One of the major reasons for the Festival's move--the inadequacy of Sanders theater--can be remedied. By providing air conditioning, by revamping the massive balcony railing in order to allow those in the balcony to see the stage, and by eliminating the acoustical shortcomings. Harvard can perhaps bring the Festival back.

The summer theater's demise is also attributable, however, to the carping criticism directed at its producers by certain members of the English Department, notably professors Levin, Chapman and Brower. These gentlemen seem to have appointed themselves unofficial ministers to the board of trustees, and have taken upon their shoulders the work of keeping Cambridge drama clean. Any motive outside of sheer aesthetic sensibility on the part of the producers, such as making a profit, is suspect. A phrase much in the air when one of the three guardians is around is "New York thinking." By this is meant both an unwholesome concern for a production's financial success, and the practices of bringing famous actors and actresses to Cambridge.

The academicians want the Festival to concern itself mainly with experimental theater and plays that might not have the chance to be produced elsewhere. They want something smaller, with local talent, free from the exigencies of financial success.

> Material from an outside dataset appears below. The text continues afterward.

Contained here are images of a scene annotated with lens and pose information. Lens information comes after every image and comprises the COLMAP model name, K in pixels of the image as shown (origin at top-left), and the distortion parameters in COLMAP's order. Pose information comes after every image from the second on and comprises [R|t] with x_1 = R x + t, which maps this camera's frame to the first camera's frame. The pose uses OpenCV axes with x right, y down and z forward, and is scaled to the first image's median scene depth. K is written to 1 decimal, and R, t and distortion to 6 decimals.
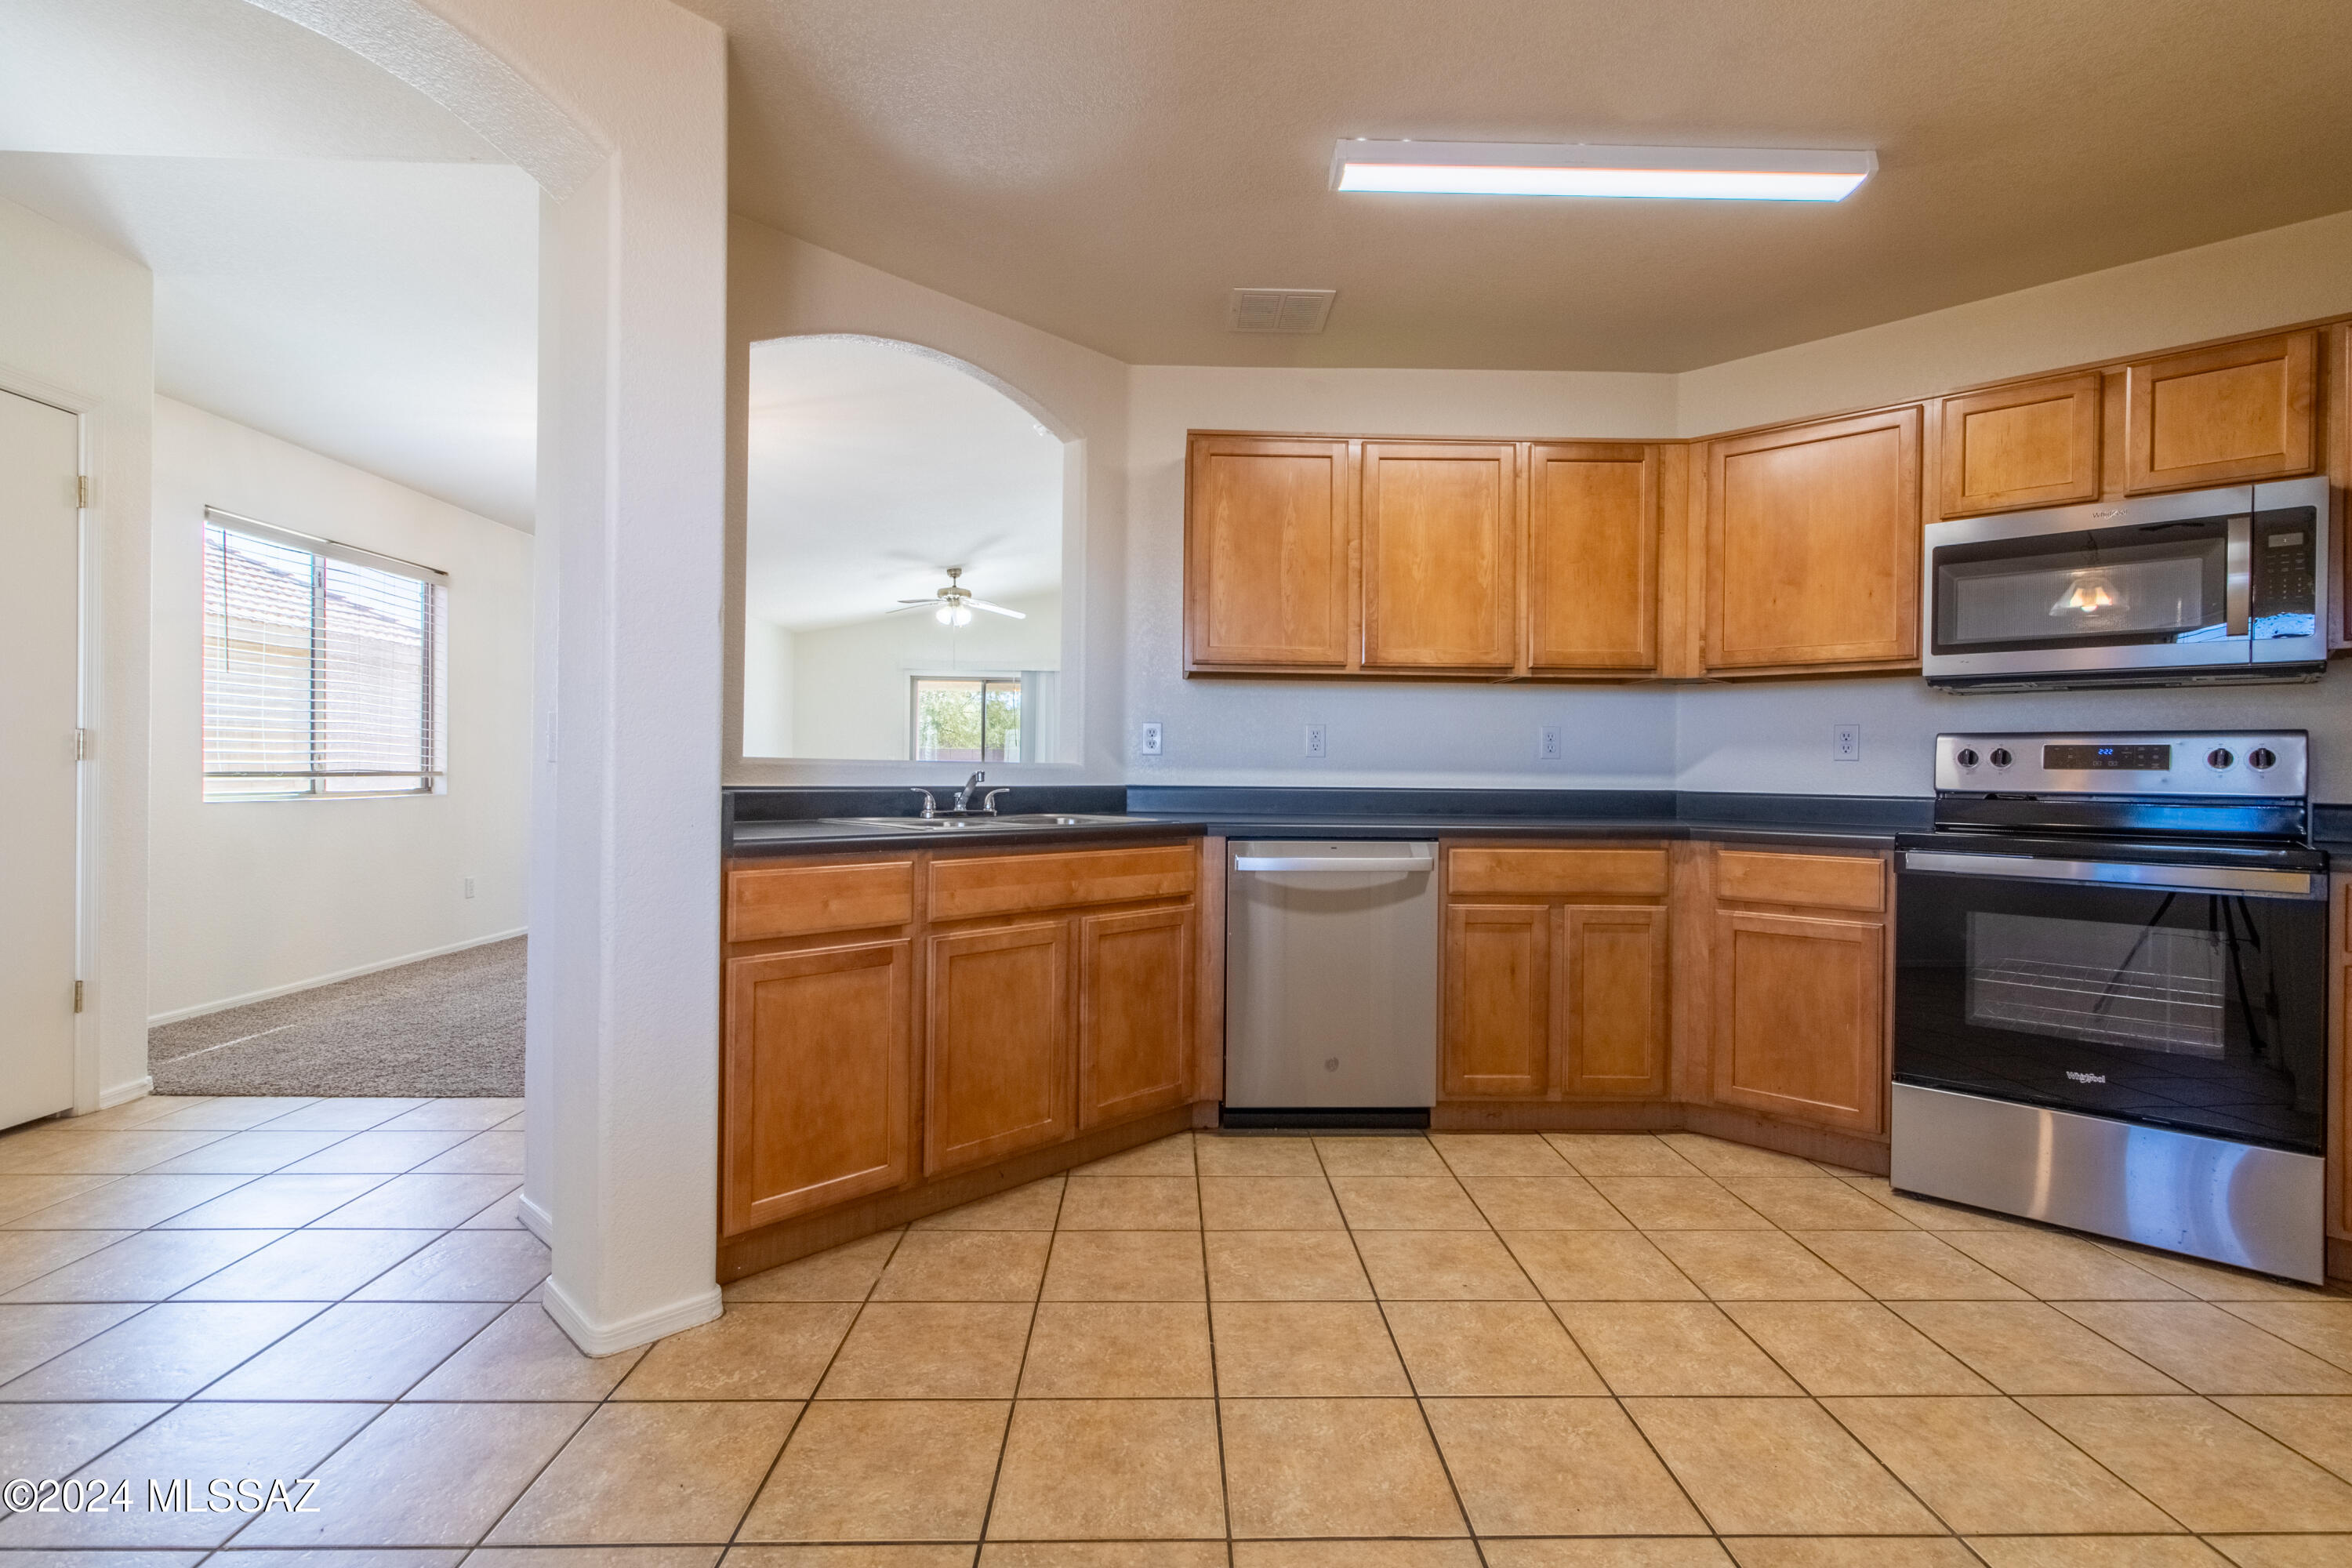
lens RADIAL K [[1103.6, 0, 1184.4], [0, 1103.6, 774.6], [0, 0, 1]] dist [0.003782, 0.000474]
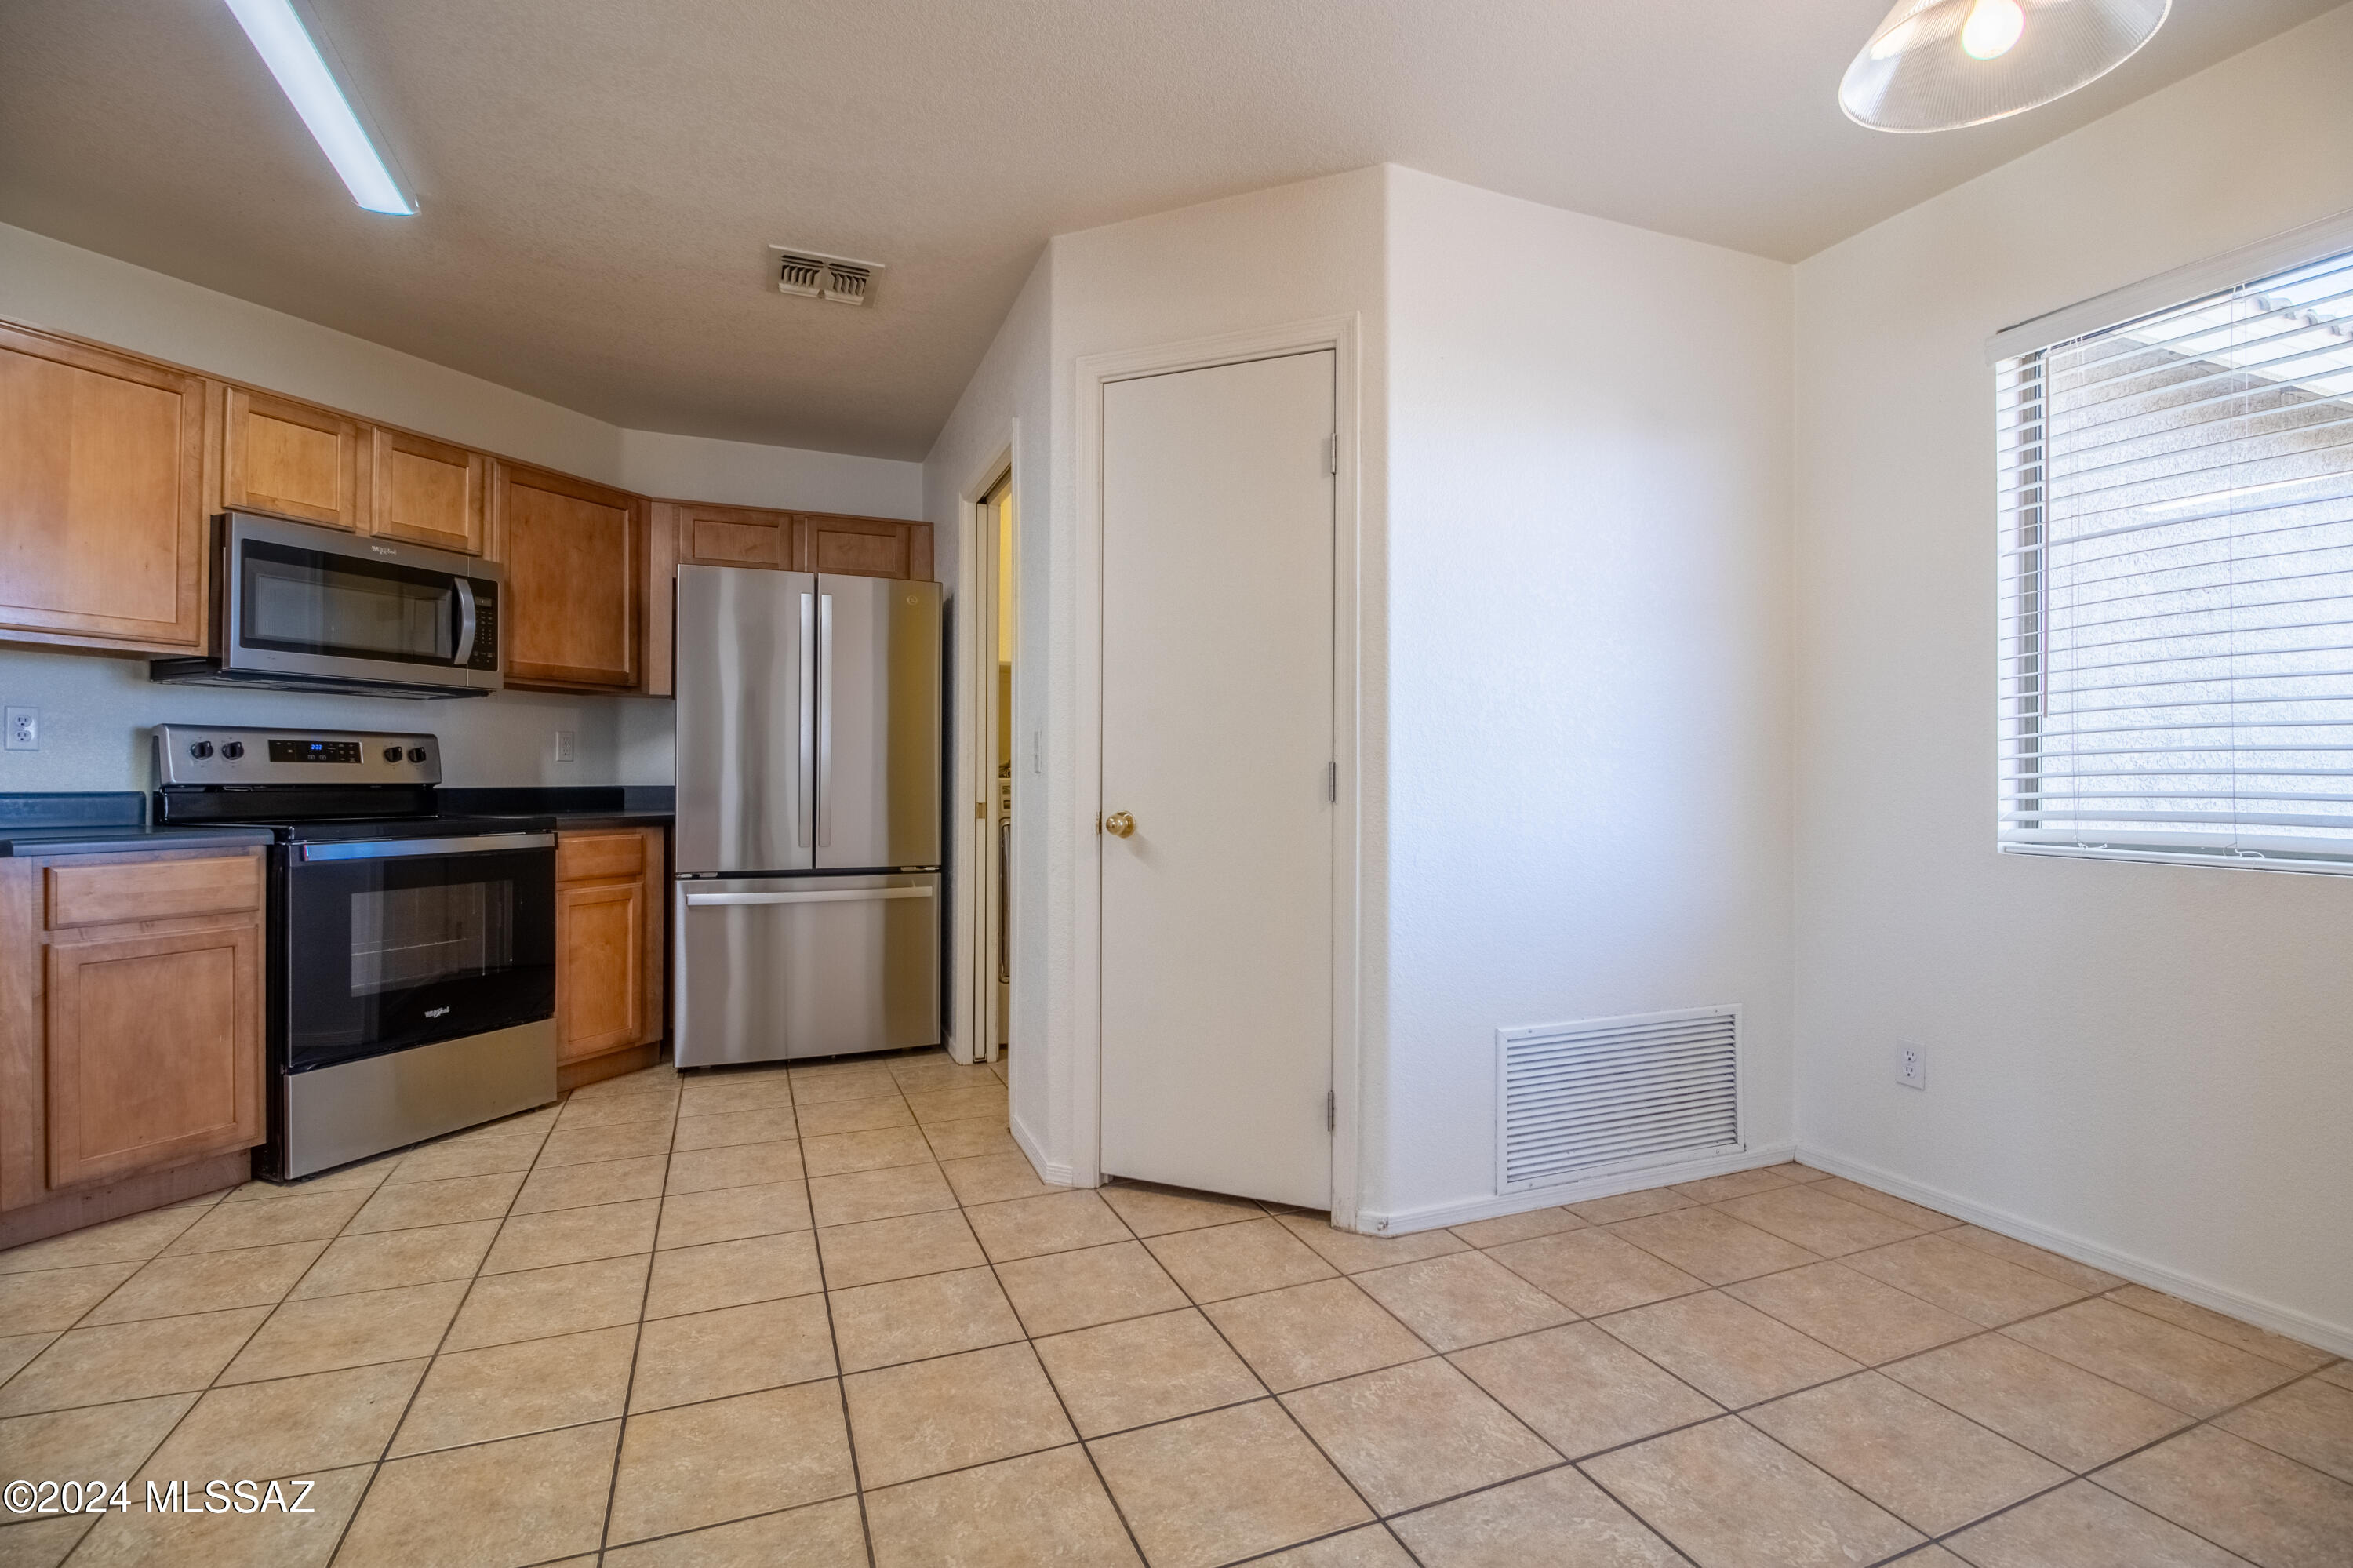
lens RADIAL K [[1104.2, 0, 1186.4], [0, 1104.2, 778.1], [0, 0, 1]] dist [0.003782, 0.000474]
pose [[-0.352129, -0.014471, 0.935840, -0.590945], [-0.004802, 0.999895, 0.013655, -0.008993], [-0.935939, 0.000314, -0.352162, 0.601673]]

While the professors' high aesthetic standards are admirable, their advice, if followed, would require the University to subsidize the summer theater heavily, an action which it would surely be unwilling to take. Moreover, by making the necessary structural changes in Sanders Theater for the benefit of the summer community, Harvard would enable the regular drama groups to enjoy the blessing of the improvements. The summer theater would continue to be profitable, and in Cambridge this condition has not shown itself antithetical to the production of tasteful and artistically satisfying drama.